The Girl in the Blue Beret

23.



WHEN THEY MET IN THE LOBBY OF THE PAN AM CREW HOTEL, Gordon Webb saluted Marshall and invited him for a drink in the bar. Wearing khakis and a polo shirt, he looked ready for a round of golf. At first Marshall didn’t notice a resemblance between Gordon and the resolute pilot of the Dirty Lily, but later he heard Lieutenant Webb’s voice in Gordon’s guffaw. The kid had a loud laugh, just like his father.
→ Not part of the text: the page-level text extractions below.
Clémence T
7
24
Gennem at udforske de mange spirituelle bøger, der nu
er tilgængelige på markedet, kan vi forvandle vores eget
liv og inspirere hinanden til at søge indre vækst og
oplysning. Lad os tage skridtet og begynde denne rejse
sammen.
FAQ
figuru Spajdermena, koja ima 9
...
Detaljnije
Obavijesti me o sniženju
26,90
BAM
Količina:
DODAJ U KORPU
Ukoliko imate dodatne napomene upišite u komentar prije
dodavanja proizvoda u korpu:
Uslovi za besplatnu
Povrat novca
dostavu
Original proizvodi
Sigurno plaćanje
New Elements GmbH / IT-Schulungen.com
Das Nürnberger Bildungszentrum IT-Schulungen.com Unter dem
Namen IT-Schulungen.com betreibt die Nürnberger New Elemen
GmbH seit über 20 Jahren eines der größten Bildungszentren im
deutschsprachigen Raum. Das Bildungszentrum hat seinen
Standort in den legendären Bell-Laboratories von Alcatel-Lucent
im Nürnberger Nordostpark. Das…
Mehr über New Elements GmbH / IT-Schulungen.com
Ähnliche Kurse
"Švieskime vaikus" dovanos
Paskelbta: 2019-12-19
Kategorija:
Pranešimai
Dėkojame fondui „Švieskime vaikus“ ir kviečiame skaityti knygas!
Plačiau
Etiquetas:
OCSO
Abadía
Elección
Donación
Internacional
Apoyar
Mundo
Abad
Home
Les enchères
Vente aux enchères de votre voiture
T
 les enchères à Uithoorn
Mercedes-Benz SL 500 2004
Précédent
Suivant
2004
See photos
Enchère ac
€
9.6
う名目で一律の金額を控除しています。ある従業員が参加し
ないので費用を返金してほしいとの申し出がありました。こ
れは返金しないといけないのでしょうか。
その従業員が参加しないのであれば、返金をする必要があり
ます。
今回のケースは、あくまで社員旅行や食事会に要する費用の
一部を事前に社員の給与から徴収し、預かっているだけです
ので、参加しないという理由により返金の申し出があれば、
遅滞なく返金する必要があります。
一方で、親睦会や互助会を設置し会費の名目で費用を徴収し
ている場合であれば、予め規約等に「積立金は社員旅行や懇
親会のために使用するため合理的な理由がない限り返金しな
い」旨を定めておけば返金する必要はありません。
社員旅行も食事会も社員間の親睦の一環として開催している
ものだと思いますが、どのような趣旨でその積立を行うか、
“Well, Marshall Stone,” Gordon said after they had been served drinks. “I tell you, right now I’m bored with airline flying. I miss all that shaky-do flying I did in ’Nam! I bet you miss those Big-Ass Birds.”

“The B-17 wasn’t very shaky-do, not like you mean in a fighter.”

“You’re putting me on. I’ve seen films of 17s damn near doing rolls.”

“Well, maybe,” Marshall said. “But you can bet those crews needed to wash out their shorts when they got back to base.”

“That’s a joke,” he added when Gordon didn’t respond.

Gordon said, “I’m thirty-eight. I did three tours in ’Nam. I signed on with Pan Am five years ago. After flying reconnaissance, the airline is like milk runs. Pretty dull.”

“Times have changed,” Marshall said, smearing water from his glass around on the table.

“I flew the fastest. I flew recon. I flew the Voodoo, the One-Oh-Wonder.” Gordon made sweeping, swirling motions with his hands, a bird angling and diving.

For a while, Gordon described his hairiest flights in the F-101, and Marshall found himself both envious and eager to quit the subject. He glanced intermittently at the TV screen—the largest he had seen in Paris—that hovered above the zinc bar. Gordon’s voice drowned out the TV and the quiet conversations of the others in the room. The waiters scurried past unobtrusively.

At last, with his second drink, Gordon asked about his father’s last flight. Marshall remembered how he had taken over the plane because he thought Webb had the jim-jams. This was not what he told Gordon.